HOW TO COMPLETE THIS TASK:
Your answer should be one number: the count of lines in these entries that hold the word "middle".

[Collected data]
=== Begin Enclosure ===

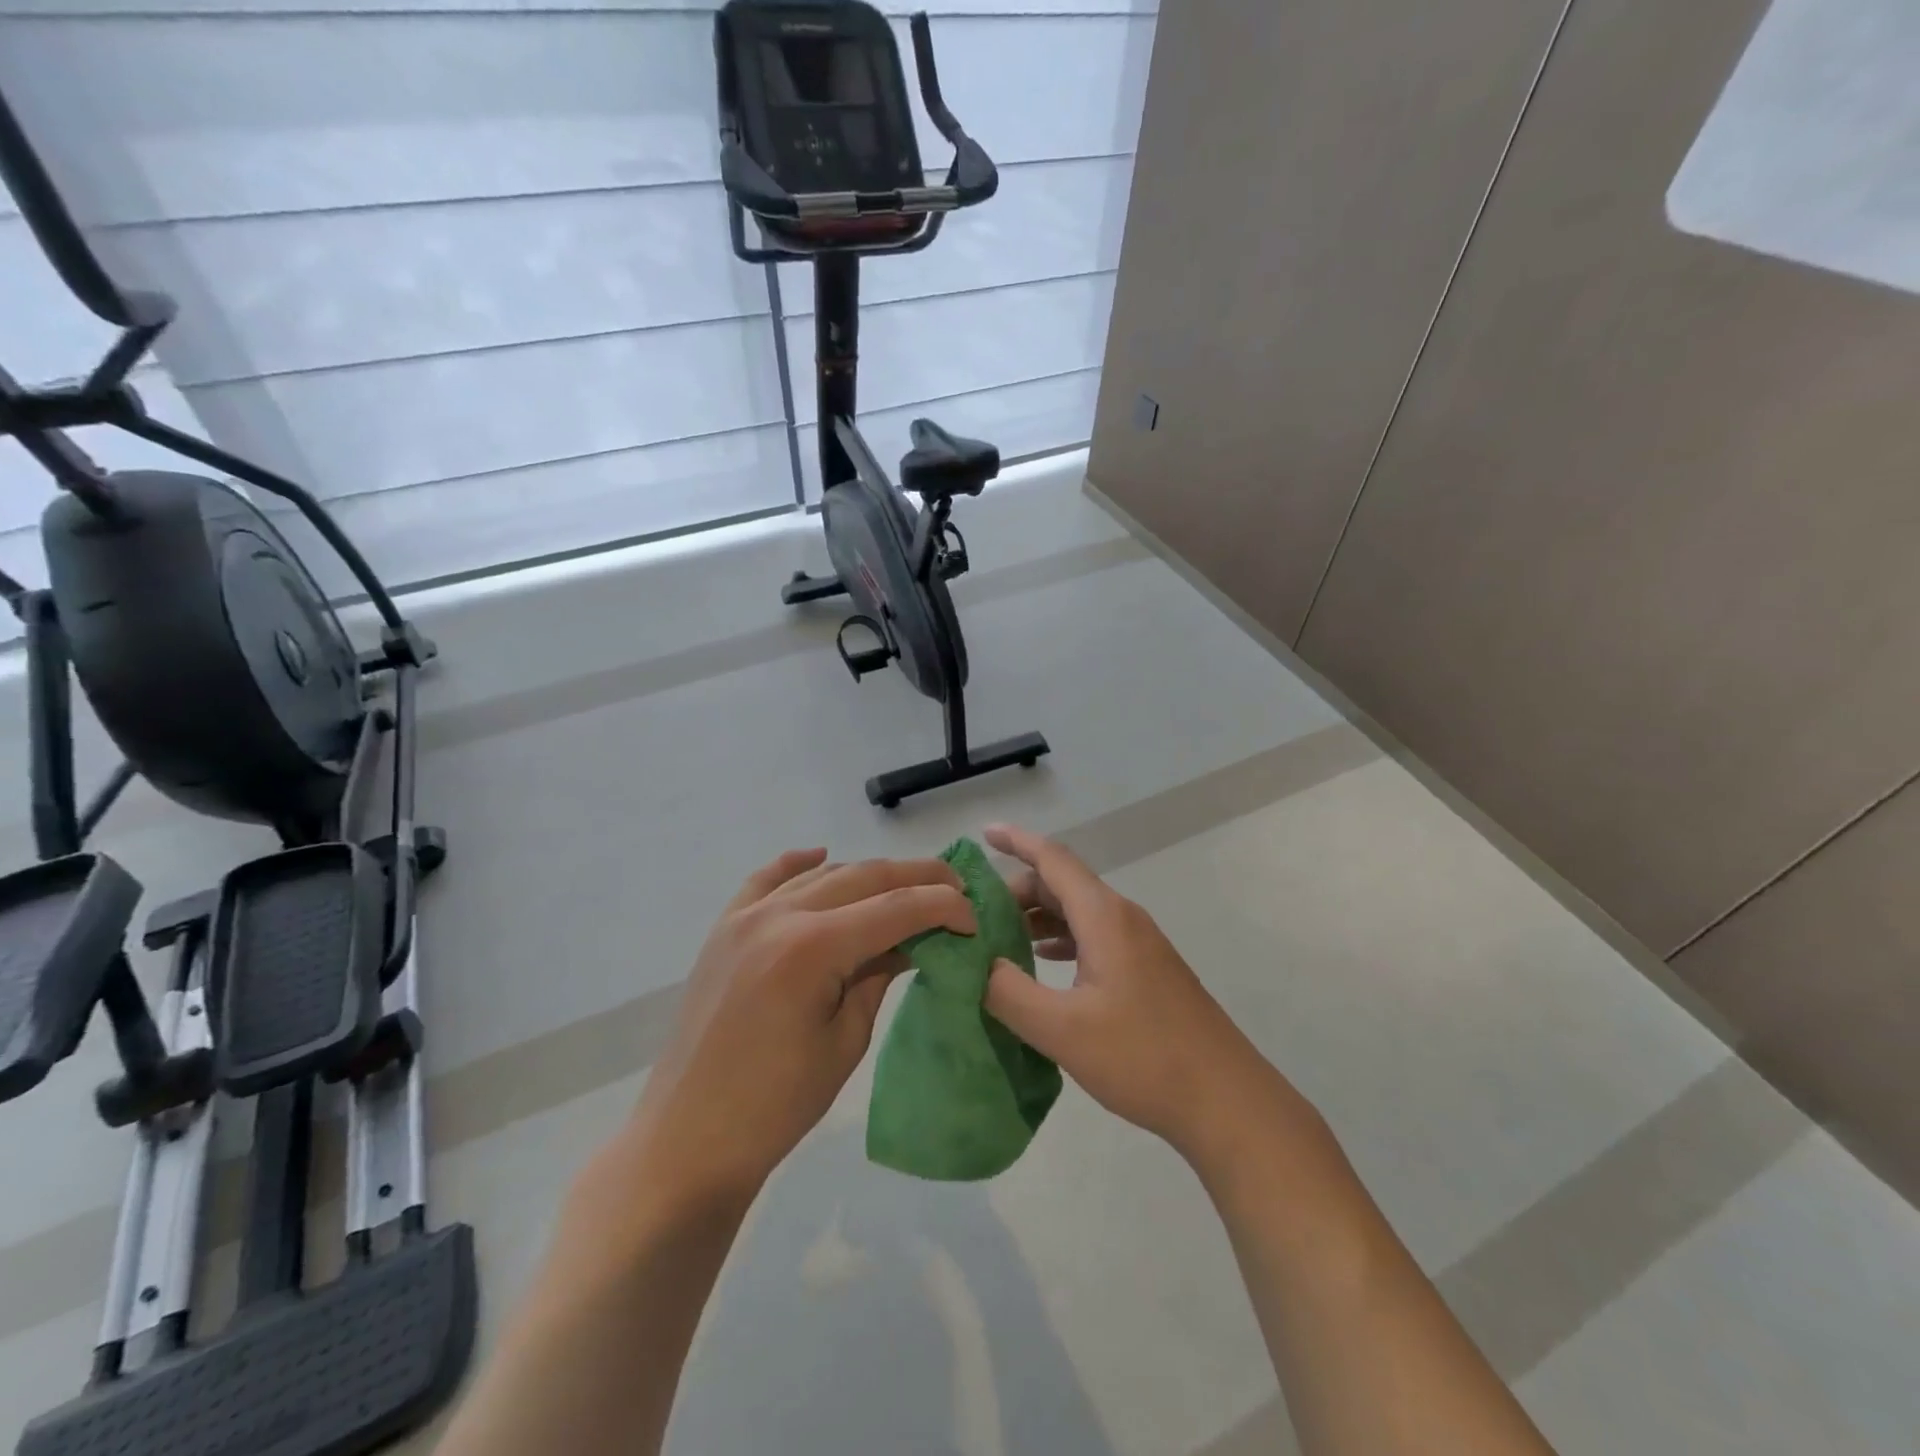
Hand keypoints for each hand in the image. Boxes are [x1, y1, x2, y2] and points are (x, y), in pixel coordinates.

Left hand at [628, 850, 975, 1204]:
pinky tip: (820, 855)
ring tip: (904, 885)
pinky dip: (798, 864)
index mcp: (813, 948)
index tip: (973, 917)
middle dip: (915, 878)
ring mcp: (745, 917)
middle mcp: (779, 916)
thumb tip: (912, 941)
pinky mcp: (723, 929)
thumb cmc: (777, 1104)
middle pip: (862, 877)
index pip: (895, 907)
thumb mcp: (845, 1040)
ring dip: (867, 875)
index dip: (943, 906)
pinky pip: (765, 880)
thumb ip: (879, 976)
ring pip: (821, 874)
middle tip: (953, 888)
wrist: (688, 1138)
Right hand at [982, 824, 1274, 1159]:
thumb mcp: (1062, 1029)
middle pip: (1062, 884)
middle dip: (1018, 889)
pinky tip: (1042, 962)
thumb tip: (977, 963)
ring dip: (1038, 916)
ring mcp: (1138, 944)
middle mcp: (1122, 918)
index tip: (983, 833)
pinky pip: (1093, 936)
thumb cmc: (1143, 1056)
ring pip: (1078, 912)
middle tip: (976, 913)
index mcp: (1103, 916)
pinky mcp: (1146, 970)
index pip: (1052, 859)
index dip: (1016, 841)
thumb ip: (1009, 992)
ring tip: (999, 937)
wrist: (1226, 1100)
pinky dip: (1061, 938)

=== End Enclosure ===

ANSWER TO THIS EXERCISE:
8